# Task item
Find the lines in the records that carry the word "Right". Copy each one.
** Opening Provided information block **
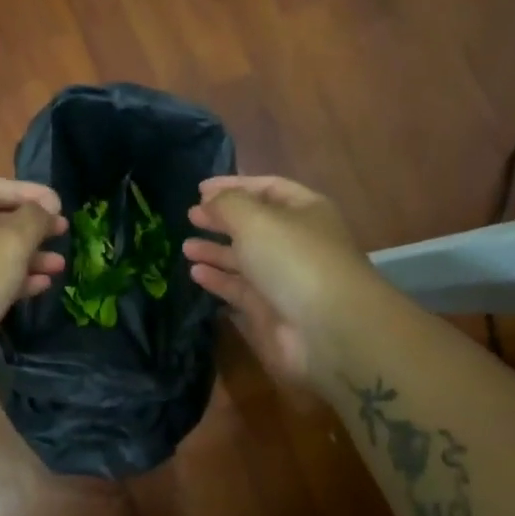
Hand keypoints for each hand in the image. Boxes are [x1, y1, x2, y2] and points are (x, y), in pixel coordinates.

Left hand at [0, 175, 68, 393]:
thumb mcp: (10, 239)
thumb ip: (34, 218)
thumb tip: (46, 209)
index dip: (26, 191)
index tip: (58, 204)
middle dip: (31, 226)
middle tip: (63, 232)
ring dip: (29, 256)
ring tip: (60, 265)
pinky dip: (17, 281)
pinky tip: (42, 286)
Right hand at [183, 175, 373, 385]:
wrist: (328, 330)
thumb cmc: (293, 259)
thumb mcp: (255, 219)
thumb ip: (226, 204)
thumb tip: (209, 201)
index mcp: (304, 211)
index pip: (267, 188)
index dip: (234, 185)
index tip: (199, 189)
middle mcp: (296, 242)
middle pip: (254, 225)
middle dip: (222, 219)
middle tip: (191, 217)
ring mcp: (285, 278)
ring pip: (245, 259)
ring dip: (216, 251)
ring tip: (186, 247)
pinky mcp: (272, 311)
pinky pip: (240, 289)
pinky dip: (218, 280)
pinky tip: (196, 273)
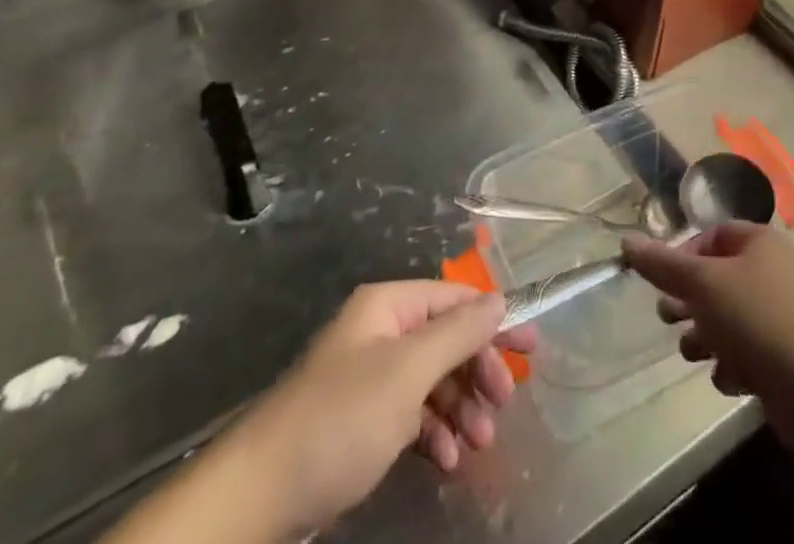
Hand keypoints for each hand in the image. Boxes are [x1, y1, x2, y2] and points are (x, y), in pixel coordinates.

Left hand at [217, 281, 534, 538]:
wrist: (262, 494)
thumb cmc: (341, 418)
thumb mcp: (407, 372)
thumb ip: (457, 333)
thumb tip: (498, 299)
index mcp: (388, 307)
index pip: (455, 299)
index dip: (494, 319)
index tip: (531, 347)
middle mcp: (381, 333)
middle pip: (446, 340)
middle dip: (477, 371)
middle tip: (504, 403)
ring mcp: (370, 378)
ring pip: (432, 381)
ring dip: (461, 408)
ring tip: (479, 444)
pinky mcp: (361, 422)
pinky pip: (412, 415)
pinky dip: (434, 433)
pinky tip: (447, 459)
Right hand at [623, 223, 793, 416]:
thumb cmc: (756, 318)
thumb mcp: (701, 284)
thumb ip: (662, 264)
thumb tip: (626, 242)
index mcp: (761, 241)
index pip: (714, 235)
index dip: (685, 254)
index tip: (664, 281)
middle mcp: (776, 271)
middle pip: (720, 278)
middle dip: (690, 301)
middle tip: (667, 318)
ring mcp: (787, 314)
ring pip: (732, 318)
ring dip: (707, 335)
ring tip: (692, 353)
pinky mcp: (791, 355)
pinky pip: (752, 350)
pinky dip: (734, 362)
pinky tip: (729, 378)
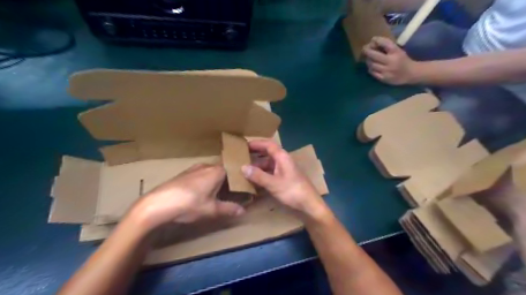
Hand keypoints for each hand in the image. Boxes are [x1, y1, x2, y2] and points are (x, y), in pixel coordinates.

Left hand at [128, 163, 245, 229]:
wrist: (158, 204)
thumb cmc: (190, 204)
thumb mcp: (212, 210)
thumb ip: (229, 209)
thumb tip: (243, 211)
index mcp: (217, 171)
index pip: (234, 170)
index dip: (239, 178)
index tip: (244, 187)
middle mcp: (207, 165)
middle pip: (223, 170)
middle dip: (228, 181)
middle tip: (233, 193)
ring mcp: (194, 168)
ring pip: (211, 172)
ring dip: (216, 181)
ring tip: (218, 194)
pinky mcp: (183, 173)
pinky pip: (201, 174)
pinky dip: (205, 181)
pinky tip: (201, 193)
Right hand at [242, 139, 326, 220]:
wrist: (309, 205)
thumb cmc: (293, 191)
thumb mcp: (274, 184)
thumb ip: (258, 175)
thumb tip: (242, 167)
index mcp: (282, 157)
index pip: (268, 145)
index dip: (257, 143)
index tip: (244, 145)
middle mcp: (283, 161)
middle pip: (268, 154)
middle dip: (255, 155)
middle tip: (241, 157)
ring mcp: (284, 171)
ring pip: (268, 165)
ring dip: (258, 167)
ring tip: (244, 170)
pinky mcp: (284, 180)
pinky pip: (271, 174)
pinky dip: (262, 175)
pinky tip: (253, 181)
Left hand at [364, 35, 421, 84]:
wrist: (411, 73)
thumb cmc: (403, 60)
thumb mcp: (398, 51)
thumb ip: (388, 47)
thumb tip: (373, 42)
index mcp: (397, 52)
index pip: (385, 43)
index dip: (377, 40)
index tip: (373, 39)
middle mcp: (391, 61)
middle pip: (375, 55)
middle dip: (367, 51)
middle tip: (364, 49)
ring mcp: (387, 70)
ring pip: (372, 64)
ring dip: (368, 60)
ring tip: (367, 58)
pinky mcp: (384, 78)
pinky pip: (373, 72)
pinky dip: (370, 68)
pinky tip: (371, 67)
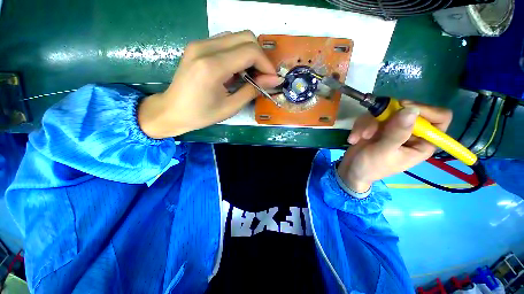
** Closing Provided information block **
# Response
Right hand at [183, 175, 373, 385]:
Right hand at [623, 223, 793, 416]:
Right hand at [242, 139, 326, 220]:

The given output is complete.